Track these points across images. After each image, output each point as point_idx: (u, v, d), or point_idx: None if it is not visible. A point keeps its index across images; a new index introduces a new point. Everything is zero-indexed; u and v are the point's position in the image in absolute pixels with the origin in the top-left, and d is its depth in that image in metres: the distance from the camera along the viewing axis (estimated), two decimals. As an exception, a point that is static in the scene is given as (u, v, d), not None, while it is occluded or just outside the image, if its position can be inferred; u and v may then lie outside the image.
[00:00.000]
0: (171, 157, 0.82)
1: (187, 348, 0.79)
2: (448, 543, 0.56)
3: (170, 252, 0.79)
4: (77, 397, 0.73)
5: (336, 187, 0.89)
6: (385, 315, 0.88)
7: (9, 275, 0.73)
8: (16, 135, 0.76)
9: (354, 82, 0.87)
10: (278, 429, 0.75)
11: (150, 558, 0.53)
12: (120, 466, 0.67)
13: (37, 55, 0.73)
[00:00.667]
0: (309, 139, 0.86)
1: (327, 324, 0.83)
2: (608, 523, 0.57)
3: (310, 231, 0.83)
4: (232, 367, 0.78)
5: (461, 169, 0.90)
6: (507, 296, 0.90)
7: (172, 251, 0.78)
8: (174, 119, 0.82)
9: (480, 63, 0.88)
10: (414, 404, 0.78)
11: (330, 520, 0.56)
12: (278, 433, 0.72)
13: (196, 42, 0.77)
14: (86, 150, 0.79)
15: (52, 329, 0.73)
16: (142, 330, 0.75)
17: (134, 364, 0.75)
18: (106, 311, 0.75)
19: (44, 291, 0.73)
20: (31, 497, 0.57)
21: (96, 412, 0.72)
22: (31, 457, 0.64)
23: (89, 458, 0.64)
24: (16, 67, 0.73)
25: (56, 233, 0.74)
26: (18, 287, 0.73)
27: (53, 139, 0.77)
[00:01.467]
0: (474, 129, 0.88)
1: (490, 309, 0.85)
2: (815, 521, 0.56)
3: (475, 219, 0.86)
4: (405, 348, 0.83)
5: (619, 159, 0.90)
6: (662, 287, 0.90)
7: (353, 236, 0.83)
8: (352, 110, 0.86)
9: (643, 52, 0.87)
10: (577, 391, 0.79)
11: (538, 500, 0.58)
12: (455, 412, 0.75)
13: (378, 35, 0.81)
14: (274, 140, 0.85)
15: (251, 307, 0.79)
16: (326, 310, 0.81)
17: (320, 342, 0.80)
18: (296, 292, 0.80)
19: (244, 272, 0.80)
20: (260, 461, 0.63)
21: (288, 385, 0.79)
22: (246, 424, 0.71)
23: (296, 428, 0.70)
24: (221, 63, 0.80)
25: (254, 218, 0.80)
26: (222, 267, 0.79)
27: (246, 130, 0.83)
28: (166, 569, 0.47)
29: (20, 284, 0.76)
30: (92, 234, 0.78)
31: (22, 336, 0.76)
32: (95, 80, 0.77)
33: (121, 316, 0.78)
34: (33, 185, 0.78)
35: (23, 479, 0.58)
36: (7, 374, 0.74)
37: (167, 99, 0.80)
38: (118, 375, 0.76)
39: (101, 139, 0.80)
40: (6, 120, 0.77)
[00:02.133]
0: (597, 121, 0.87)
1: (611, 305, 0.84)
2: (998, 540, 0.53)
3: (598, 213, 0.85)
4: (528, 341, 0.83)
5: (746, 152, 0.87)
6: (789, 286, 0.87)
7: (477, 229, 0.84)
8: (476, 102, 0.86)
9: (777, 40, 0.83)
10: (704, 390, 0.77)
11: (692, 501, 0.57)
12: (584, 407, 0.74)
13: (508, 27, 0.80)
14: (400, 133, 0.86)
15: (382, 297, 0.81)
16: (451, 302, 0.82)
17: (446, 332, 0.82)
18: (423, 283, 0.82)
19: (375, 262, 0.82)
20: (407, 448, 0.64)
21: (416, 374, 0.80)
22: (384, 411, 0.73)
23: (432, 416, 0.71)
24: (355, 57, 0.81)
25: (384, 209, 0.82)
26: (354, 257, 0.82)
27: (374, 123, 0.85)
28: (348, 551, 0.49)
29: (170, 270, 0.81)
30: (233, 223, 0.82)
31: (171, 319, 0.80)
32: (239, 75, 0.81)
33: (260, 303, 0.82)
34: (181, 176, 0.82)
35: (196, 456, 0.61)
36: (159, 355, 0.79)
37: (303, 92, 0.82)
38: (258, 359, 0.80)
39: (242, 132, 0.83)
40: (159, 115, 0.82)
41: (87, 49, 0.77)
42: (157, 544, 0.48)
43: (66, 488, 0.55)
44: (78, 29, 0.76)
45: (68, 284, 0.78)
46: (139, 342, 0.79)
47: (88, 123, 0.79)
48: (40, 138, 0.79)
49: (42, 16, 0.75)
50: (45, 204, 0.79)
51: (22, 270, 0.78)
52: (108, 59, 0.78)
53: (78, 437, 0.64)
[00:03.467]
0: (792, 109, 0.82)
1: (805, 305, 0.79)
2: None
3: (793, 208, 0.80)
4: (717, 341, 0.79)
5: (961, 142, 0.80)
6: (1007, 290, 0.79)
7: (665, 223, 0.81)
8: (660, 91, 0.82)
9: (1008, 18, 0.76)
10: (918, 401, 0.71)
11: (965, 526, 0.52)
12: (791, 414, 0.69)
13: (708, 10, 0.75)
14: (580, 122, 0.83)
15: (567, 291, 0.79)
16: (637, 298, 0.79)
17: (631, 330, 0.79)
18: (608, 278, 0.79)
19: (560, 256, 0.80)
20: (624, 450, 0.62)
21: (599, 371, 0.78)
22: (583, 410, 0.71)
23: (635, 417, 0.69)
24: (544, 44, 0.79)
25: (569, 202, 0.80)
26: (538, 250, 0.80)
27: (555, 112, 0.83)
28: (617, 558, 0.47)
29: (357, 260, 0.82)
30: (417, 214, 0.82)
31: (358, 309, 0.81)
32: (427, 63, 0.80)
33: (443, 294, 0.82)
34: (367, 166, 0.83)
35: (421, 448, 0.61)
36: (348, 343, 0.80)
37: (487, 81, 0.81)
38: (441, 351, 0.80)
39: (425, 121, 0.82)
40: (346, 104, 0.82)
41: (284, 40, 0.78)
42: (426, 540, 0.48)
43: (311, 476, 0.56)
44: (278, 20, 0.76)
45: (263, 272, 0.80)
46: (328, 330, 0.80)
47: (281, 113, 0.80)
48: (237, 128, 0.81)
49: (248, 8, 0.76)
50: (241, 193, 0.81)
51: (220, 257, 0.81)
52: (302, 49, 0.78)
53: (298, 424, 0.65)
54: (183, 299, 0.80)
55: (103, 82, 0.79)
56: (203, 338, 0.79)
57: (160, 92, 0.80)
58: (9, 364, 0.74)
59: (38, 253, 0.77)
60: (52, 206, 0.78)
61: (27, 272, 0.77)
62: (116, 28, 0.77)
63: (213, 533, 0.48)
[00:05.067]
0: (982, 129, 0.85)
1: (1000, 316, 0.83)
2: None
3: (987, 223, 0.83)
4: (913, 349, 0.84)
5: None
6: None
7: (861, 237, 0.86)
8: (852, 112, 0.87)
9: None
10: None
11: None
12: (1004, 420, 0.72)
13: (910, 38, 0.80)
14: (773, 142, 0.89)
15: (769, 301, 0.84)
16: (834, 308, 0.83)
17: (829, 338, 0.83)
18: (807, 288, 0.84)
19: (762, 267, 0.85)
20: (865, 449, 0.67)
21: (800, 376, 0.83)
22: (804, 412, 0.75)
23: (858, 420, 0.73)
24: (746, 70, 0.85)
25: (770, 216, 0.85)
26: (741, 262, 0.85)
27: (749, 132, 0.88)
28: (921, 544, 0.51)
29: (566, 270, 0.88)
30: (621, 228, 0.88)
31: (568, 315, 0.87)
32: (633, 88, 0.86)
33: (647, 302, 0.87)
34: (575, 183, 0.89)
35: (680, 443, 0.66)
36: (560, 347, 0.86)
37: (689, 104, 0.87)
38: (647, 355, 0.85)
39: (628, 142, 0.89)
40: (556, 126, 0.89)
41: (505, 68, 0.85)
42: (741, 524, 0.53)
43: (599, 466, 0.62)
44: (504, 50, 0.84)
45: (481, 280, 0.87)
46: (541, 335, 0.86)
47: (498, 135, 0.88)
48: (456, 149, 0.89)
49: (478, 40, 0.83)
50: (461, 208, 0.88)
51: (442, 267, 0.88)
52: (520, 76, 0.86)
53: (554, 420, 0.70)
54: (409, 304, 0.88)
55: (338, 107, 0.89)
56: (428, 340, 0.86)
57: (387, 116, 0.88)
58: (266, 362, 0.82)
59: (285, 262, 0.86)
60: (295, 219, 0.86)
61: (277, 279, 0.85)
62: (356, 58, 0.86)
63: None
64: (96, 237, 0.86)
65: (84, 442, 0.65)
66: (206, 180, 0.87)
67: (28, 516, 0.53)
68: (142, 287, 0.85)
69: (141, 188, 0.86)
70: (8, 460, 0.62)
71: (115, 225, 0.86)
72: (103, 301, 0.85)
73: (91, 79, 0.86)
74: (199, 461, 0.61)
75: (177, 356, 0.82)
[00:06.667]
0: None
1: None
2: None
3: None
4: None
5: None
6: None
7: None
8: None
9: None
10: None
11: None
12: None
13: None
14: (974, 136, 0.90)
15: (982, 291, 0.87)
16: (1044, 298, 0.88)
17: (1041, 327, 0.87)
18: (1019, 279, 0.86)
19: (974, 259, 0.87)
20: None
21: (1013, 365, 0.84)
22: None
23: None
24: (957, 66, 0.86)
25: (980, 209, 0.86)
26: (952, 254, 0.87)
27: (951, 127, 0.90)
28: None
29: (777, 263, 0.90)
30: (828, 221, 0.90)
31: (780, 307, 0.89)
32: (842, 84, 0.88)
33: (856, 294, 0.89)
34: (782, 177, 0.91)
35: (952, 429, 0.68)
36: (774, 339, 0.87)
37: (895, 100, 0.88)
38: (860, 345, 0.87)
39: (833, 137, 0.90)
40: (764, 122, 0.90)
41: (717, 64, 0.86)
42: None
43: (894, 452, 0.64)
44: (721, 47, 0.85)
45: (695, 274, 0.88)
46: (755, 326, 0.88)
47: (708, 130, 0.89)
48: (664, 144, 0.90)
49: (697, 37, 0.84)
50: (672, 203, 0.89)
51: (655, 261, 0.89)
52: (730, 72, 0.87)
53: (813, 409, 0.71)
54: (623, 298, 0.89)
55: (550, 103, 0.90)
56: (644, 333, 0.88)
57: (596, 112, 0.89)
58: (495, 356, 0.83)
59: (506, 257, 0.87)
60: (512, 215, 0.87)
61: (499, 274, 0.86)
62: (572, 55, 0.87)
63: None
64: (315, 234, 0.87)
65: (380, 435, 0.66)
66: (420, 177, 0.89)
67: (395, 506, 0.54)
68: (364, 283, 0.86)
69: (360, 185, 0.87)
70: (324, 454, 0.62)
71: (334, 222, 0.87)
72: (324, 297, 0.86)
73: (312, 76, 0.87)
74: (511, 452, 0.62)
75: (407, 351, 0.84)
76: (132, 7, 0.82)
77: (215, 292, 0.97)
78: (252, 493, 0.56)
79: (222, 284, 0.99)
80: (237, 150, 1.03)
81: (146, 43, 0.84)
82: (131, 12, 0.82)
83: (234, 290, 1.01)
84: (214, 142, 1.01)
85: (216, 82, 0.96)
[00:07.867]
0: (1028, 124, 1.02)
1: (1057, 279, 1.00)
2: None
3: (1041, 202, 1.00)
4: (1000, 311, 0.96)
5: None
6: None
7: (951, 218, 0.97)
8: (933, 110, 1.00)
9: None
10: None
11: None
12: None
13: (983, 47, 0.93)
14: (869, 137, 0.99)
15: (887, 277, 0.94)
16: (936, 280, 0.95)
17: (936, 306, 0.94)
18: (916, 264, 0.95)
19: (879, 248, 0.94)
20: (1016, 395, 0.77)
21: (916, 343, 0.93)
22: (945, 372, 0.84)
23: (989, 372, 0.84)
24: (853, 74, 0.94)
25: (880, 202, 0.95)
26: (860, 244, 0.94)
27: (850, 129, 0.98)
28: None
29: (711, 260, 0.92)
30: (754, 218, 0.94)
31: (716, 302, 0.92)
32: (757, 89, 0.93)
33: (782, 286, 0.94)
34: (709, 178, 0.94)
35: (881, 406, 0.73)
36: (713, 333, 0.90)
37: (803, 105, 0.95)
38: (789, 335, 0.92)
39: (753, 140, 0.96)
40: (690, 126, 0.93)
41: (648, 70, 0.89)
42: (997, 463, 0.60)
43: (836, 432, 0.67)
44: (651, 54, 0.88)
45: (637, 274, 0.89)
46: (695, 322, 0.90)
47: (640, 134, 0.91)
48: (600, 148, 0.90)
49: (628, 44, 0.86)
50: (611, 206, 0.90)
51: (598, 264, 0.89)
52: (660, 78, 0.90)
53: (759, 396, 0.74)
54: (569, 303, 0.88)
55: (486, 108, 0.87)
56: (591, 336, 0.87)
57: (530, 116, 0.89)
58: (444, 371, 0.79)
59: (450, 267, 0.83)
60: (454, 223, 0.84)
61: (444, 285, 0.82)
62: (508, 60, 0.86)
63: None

## WHAT TO PRODUCE
Could you reproduce, exactly, every line above from the line with "43: (66, 488, 0.55)" to the line with "53: (78, 437, 0.64)", and no other line? Both ends count.

## EXERCISE RESULT
43: (66, 488, 0.55)
44: (78, 29, 0.76)
45: (68, 284, 0.78)
46: (139, 342, 0.79)
47: (88, 123, 0.79)
48: (40, 138, 0.79)
49: (42, 16, 0.75)
50: (45, 204, 0.79)
51: (22, 270, 0.78)
52: (108, 59, 0.78)
53: (78, 437, 0.64)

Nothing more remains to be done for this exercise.